▶ Dataset excerpts
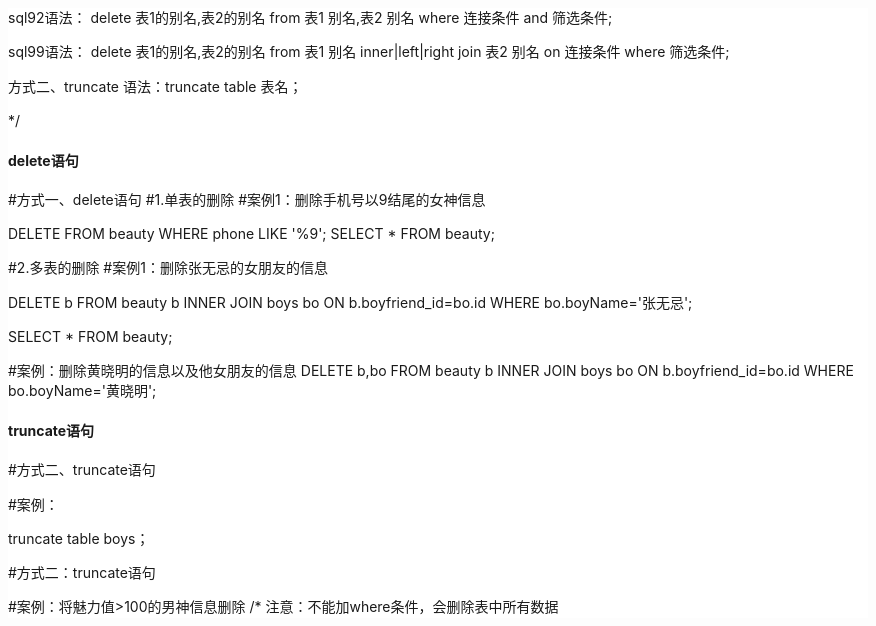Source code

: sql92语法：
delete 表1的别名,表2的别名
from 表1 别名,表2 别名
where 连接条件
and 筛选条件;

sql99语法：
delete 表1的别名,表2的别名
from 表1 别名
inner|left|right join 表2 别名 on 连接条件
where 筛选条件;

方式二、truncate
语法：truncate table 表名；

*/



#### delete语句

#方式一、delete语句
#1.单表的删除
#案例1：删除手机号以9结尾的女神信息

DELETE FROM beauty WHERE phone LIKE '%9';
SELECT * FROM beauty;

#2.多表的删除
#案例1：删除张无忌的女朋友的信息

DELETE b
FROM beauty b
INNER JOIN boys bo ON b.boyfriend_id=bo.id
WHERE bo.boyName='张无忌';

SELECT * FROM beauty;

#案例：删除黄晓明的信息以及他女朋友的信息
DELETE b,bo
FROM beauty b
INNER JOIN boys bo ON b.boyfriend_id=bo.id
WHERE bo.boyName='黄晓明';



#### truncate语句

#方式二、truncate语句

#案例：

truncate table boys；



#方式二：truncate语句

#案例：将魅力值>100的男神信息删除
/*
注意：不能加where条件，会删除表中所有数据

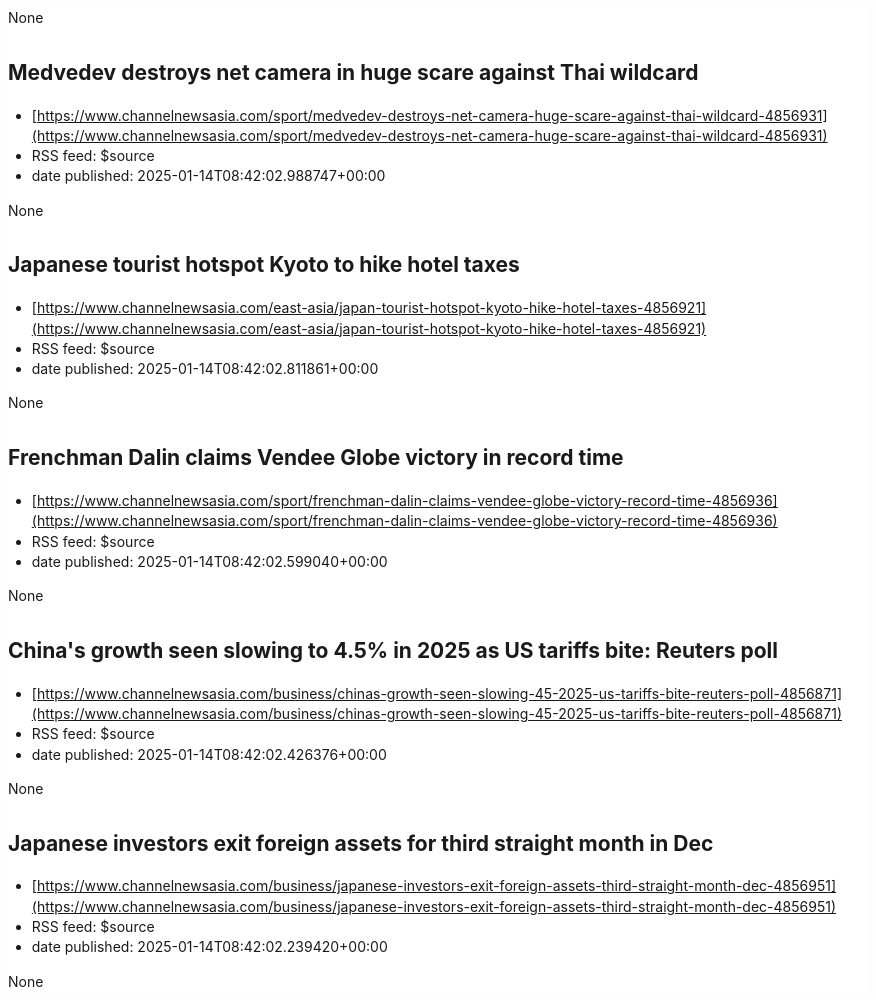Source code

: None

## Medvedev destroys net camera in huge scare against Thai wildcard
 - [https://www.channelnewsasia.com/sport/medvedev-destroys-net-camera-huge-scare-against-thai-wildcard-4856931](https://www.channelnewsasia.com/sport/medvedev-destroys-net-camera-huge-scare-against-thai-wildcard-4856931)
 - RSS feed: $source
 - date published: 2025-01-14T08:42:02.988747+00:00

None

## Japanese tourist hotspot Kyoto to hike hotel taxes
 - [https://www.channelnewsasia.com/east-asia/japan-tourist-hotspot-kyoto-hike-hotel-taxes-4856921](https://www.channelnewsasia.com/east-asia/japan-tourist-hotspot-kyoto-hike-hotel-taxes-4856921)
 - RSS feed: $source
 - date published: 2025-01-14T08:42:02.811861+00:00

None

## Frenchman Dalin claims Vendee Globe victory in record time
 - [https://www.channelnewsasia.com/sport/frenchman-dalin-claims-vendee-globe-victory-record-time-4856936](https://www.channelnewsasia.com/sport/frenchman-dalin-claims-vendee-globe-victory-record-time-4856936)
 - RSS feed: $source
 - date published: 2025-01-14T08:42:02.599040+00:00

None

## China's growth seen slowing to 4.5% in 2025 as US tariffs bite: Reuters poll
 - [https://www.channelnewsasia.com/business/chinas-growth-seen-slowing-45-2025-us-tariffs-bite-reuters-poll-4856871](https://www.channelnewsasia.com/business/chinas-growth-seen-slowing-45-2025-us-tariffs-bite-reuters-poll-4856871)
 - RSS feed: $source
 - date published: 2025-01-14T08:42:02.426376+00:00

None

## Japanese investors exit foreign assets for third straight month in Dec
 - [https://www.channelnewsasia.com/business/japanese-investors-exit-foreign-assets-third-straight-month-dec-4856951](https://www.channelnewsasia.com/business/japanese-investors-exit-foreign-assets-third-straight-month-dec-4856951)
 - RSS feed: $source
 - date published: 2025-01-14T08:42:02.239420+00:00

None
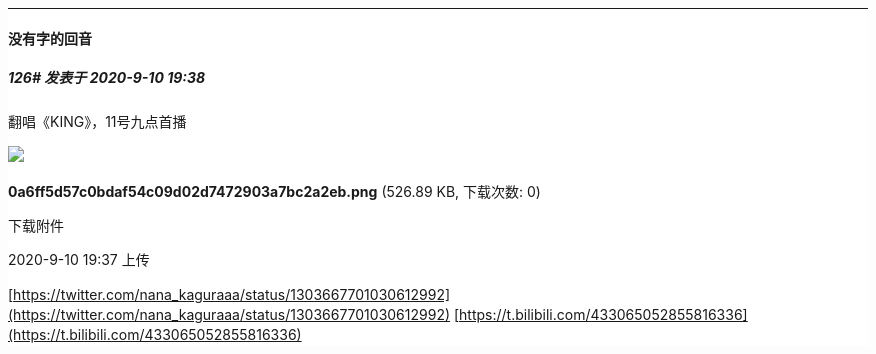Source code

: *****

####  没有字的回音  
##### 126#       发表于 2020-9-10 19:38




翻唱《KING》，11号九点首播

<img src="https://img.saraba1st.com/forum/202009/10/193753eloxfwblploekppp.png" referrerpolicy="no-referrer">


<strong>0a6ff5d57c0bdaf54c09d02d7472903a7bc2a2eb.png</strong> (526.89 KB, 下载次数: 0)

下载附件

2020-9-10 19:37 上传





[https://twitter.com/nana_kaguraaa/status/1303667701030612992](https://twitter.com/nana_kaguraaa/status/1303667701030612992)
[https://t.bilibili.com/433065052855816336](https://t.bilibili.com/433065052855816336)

▶ What the task requires
Copy the source text of all three records above verbatim, leaving out the pictures.

▶ Your solution
Source code

: sql92语法：
delete 表1的别名,表2的别名
from 表1 别名,表2 别名
where 连接条件
and 筛选条件;

sql99语法：
delete 表1的别名,表2的别名
from 表1 别名
inner|left|right join 表2 别名 on 连接条件
where 筛选条件;

方式二、truncate
语法：truncate table 表名；

*/



#### delete语句

#方式一、delete语句
#1.单表的删除
#案例1：删除手机号以9结尾的女神信息

DELETE FROM beauty WHERE phone LIKE '%9';
SELECT * FROM beauty;

#2.多表的删除
#案例1：删除张无忌的女朋友的信息

DELETE b
FROM beauty b
INNER JOIN boys bo ON b.boyfriend_id=bo.id
WHERE bo.boyName='张无忌';

SELECT * FROM beauty;

#案例：删除黄晓明的信息以及他女朋友的信息
DELETE b,bo
FROM beauty b
INNER JOIN boys bo ON b.boyfriend_id=bo.id
WHERE bo.boyName='黄晓明';



#### truncate语句

#方式二、truncate语句

#案例：

truncate table boys；



#方式二：truncate语句

#案例：将魅力值>100的男神信息删除
/*
注意：不能加where条件，会删除表中所有数据

Source code

: None

## Medvedev destroys net camera in huge scare against Thai wildcard
 - [https://www.channelnewsasia.com/sport/medvedev-destroys-net-camera-huge-scare-against-thai-wildcard-4856931](https://www.channelnewsasia.com/sport/medvedev-destroys-net-camera-huge-scare-against-thai-wildcard-4856931)
 - RSS feed: $source
 - date published: 2025-01-14T08:42:02.988747+00:00

None

## Japanese tourist hotspot Kyoto to hike hotel taxes
 - [https://www.channelnewsasia.com/east-asia/japan-tourist-hotspot-kyoto-hike-hotel-taxes-4856921](https://www.channelnewsasia.com/east-asia/japan-tourist-hotspot-kyoto-hike-hotel-taxes-4856921)
 - RSS feed: $source
 - date published: 2025-01-14T08:42:02.811861+00:00

None

## Frenchman Dalin claims Vendee Globe victory in record time
 - [https://www.channelnewsasia.com/sport/frenchman-dalin-claims-vendee-globe-victory-record-time-4856936](https://www.channelnewsasia.com/sport/frenchman-dalin-claims-vendee-globe-victory-record-time-4856936)
 - RSS feed: $source
 - date published: 2025-01-14T08:42:02.599040+00:00

None

## China's growth seen slowing to 4.5% in 2025 as US tariffs bite: Reuters poll
 - [https://www.channelnewsasia.com/business/chinas-growth-seen-slowing-45-2025-us-tariffs-bite-reuters-poll-4856871](https://www.channelnewsasia.com/business/chinas-growth-seen-slowing-45-2025-us-tariffs-bite-reuters-poll-4856871)
 - RSS feed: $source
 - date published: 2025-01-14T08:42:02.426376+00:00

None

## Japanese investors exit foreign assets for third straight month in Dec
 - [https://www.channelnewsasia.com/business/japanese-investors-exit-foreign-assets-third-straight-month-dec-4856951](https://www.channelnewsasia.com/business/japanese-investors-exit-foreign-assets-third-straight-month-dec-4856951)
 - RSS feed: $source
 - date published: 2025-01-14T08:42:02.239420+00:00

None
Source code

: *****

####  没有字的回音  
##### 126#       发表于 2020-9-10 19:38




翻唱《KING》，11号九点首播

<img src="https://img.saraba1st.com/forum/202009/10/193753eloxfwblploekppp.png" referrerpolicy="no-referrer">


<strong>0a6ff5d57c0bdaf54c09d02d7472903a7bc2a2eb.png</strong> (526.89 KB, 下载次数: 0)

下载附件

2020-9-10 19:37 上传





[https://twitter.com/nana_kaguraaa/status/1303667701030612992](https://twitter.com/nana_kaguraaa/status/1303667701030612992)
[https://t.bilibili.com/433065052855816336](https://t.bilibili.com/433065052855816336)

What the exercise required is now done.